[EXERCISE TEXT — start]
You certainly don't need an omnibus test to justify a planned comparison - but 
the comparison would need to use the appropriate error SS and df that includes 
all of the data.  In SPSS, programming the contrast in the syntax for mixed 
designs may not be possible or feasible.  Alternately, there is the 'Data' 
"Split File" option in SPSS to conduct analyses separately for different 
groups.  You could Split by your between-groups DV, and then run a GLM Repeated 
Measures.  Choose a Contrast (polynomials may fit your data best), or the 
Repeated post-hoc option could be used to compare measurement phases.  I 
believe that reducing alpha in the way you described would probably satisfy 
most reviewers (including me).

An easier approach would be to calculate difference scores - if you can find 
references for the equivalence of that approach.  As a reviewer, I wouldn't let 
the difference score analysis fly without a reference or two in support 
(preferably Monte Carlo simulations).  You would most likely also lose power by 
computing difference scores, but may yield very similar results, especially if 
you only care about one or two changes in the series.  Let me know if someone 
discusses programmed contrasts in syntax for mixed designs - you're the second 
person to ask me about these situations this week!

=============================================================

1.     
SPSS has always had a bizzare implementation, IMHO, for the analysis of 
repeated measures/mixed designs, far inferior  to the programs of BMDP (RIP).  
SAS has had it own  peculiarities but I think that they've improved in recent 
years  (I admit to not being a SAS person).  You don't mention which  procedure 
you're using in SPSS -- I assume that you're using  MANOVA but I realize that 
you might be using GLM though  I'm not really sure which version of SPSS GLM 
was made  available.  In any event, it's possible that whatever procedure  
you're using, SPSS is balking at doing multiple comparisons  with a two level 
factor since the F ratio is a direct test of this  factor (in this case the 
F-ratio is equivalent to the squared value  of the t-test for the two means 
inovlved in the main effect).  I  suspect, however, that you want to test 
components of the 2x5 interaction and apply multiple  comparisons to the main 
effects.  Is this correct?  SPSS may not allow this to be done, though the 
rationale may not be clear.

2.
There are no hard and fast rules for this but one can use the following 
criteria:

(1)  The LSD procedure (i.e., multiple t-tests) is the most powerful multiple 
comparison procedure but it also has the highest overall/familywise Type I 
error rate.  If there are statistically significant results, they may be real 
or Type I errors, nonetheless you'll find the largest number of significant 
results with this procedure.
[EXERCISE TEXT — finish]
[PROVIDED INFORMATION — start]
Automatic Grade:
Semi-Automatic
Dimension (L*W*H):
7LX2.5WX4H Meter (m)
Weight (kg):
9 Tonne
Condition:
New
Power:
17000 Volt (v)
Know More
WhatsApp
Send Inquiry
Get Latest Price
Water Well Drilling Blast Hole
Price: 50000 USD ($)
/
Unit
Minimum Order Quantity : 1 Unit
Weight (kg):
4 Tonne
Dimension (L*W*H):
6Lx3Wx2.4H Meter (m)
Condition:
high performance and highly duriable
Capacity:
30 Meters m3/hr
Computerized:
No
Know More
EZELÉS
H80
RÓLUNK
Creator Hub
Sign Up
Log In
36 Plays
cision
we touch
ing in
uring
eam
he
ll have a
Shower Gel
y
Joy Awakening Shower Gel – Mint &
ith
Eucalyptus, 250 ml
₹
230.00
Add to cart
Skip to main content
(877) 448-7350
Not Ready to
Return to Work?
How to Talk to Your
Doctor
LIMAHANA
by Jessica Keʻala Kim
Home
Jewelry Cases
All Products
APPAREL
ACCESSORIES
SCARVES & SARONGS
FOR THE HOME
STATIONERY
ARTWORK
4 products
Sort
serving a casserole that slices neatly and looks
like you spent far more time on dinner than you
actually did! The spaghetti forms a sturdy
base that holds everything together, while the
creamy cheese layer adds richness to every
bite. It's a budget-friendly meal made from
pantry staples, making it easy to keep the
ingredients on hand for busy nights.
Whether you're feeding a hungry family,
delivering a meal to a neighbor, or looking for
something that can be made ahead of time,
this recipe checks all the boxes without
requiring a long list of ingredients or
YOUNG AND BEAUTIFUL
[PROVIDED INFORMATION — finish]
◆ WHAT YOU NEED TO DO ◆
**a.** Retype the SPSS discussion from "You certainly don't" up to and including "reviewers (including me).".
**b.** Does the SPSS discussion agree with each statement below? Answer yes or no for each and quote the words that settle it. (i) A planned comparison has to be backed by an omnibus test. (ii) Computing difference scores would most likely cost some power. (iii) The LSD procedure has the lowest familywise Type I error rate.
The listing has nothing to do with the SPSS discussion.

◆ RESULTS IN ORDER ◆
**a.**
You certainly don't need an omnibus test to justify a planned comparison - but 
the comparison would need to use the appropriate error SS and df that includes 
all of the data.  In SPSS, programming the contrast in the syntax for mixed 
designs may not be possible or feasible.  Alternately, there is the 'Data' 
"Split File" option in SPSS to conduct analyses separately for different 
groups.  You could Split by your between-groups DV, and then run a GLM Repeated 
Measures.  Choose a Contrast (polynomials may fit your data best), or the 
Repeated post-hoc option could be used to compare measurement phases.  I 
believe that reducing alpha in the way you described would probably satisfy 
most reviewers (including me).

**b.**
(i) No: "You certainly don't need an omnibus test to justify a planned comparison"
(ii) Yes: "You would most likely also lose power by computing difference scores"
(iii) No: "it also has the highest overall/familywise Type I error rate"